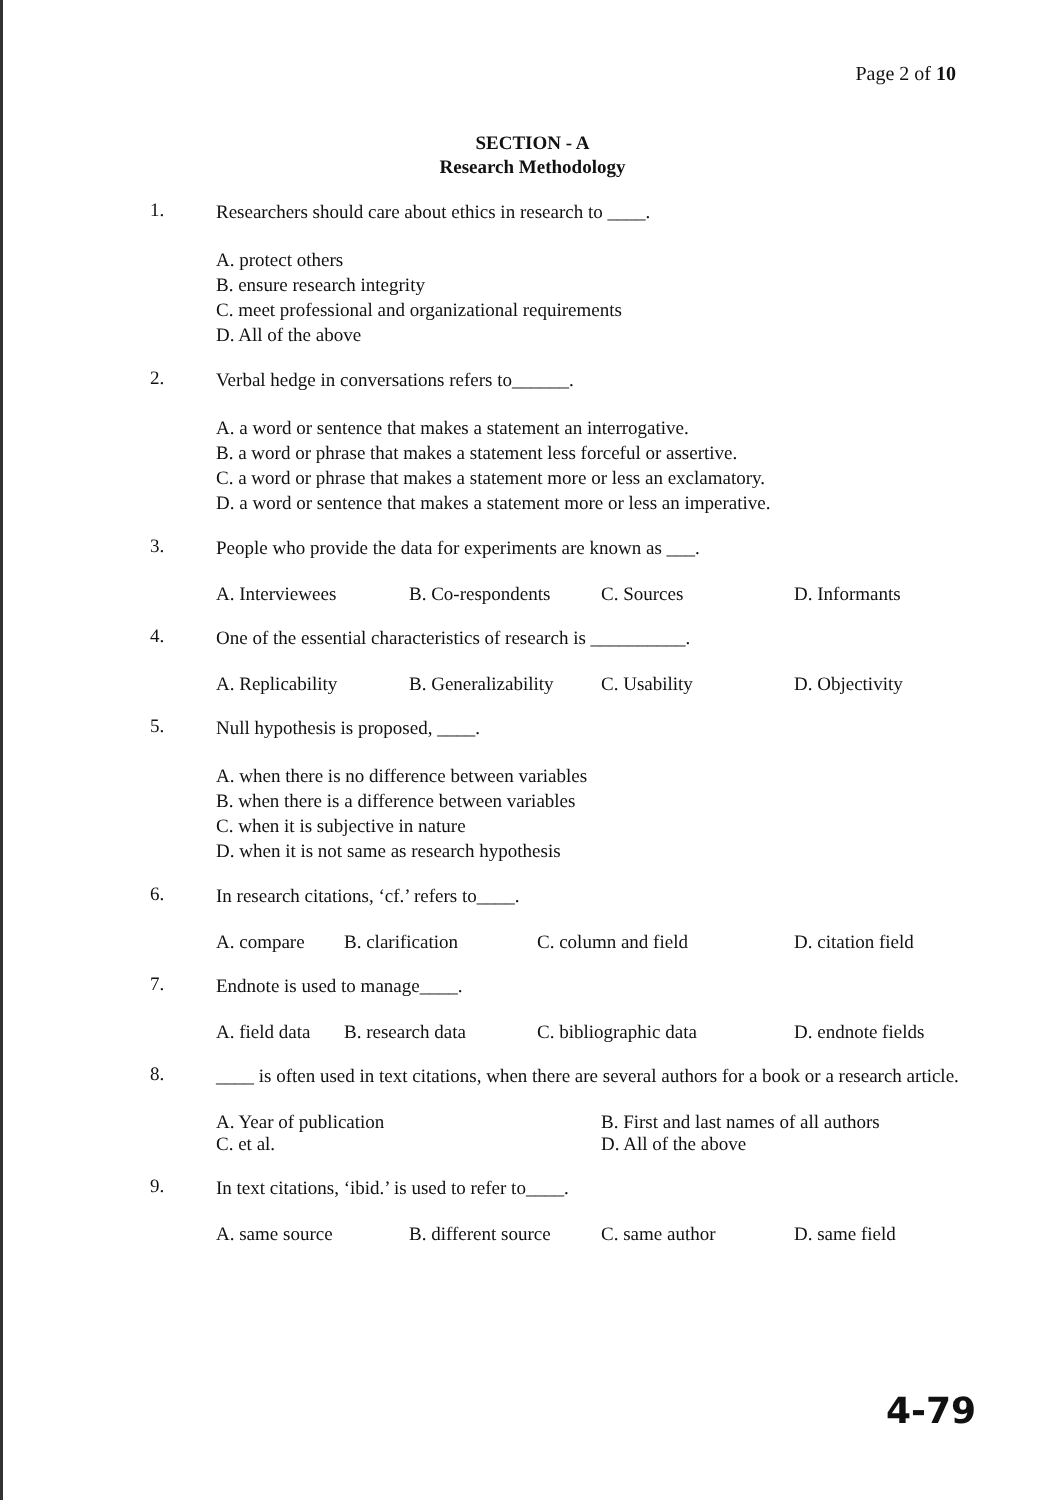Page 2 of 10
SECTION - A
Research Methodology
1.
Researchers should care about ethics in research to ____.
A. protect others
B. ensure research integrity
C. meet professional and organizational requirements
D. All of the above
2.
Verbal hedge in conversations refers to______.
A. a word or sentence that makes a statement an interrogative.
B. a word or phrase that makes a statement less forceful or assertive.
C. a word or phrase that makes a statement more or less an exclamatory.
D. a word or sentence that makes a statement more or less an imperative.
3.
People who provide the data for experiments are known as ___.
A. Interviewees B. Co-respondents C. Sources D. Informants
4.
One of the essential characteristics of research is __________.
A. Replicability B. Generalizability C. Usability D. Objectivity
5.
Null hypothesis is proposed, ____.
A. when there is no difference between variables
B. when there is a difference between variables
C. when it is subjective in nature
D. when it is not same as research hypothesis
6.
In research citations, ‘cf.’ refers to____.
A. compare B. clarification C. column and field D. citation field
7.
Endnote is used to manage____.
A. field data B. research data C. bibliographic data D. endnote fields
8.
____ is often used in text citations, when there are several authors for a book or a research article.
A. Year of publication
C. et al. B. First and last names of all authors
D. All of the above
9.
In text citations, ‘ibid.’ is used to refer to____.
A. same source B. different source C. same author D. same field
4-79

### What to work on:
Set down the records again exactly as they appear, leaving each picture behind.

### Task response:
Page 2 of 10
SECTION - A
Research Methodology
1.
Researchers should care about ethics in research to ____.
A. protect others
B. ensure research integrity
C. meet professional and organizational requirements
D. All of the above
2.
Verbal hedge in conversations refers to______.
A. a word or sentence that makes a statement an interrogative.
B. a word or phrase that makes a statement less forceful or assertive.
C. a word or phrase that makes a statement more or less an exclamatory.
D. a word or sentence that makes a statement more or less an imperative.
3.
People who provide the data for experiments are known as ___.
A. Interviewees B. Co-respondents C. Sources D. Informants
4.
One of the essential characteristics of research is __________.
A. Replicability B. Generalizability C. Usability D. Objectivity
5.
Null hypothesis is proposed, ____.
A. when there is no difference between variables
B. when there is a difference between variables
C. when it is subjective in nature
D. when it is not same as research hypothesis
6.
In research citations, ‘cf.’ refers to____.
A. compare B. clarification C. column and field D. citation field
7.
Endnote is used to manage____.
A. field data B. research data C. bibliographic data D. endnote fields
8.
____ is often used in text citations, when there are several authors for a book or a research article.
A. Year of publication
C. et al. B. First and last names of all authors
D. All of the above
9.
In text citations, ‘ibid.’ is used to refer to____.
A. same source B. different source C. same author D. same field
4-79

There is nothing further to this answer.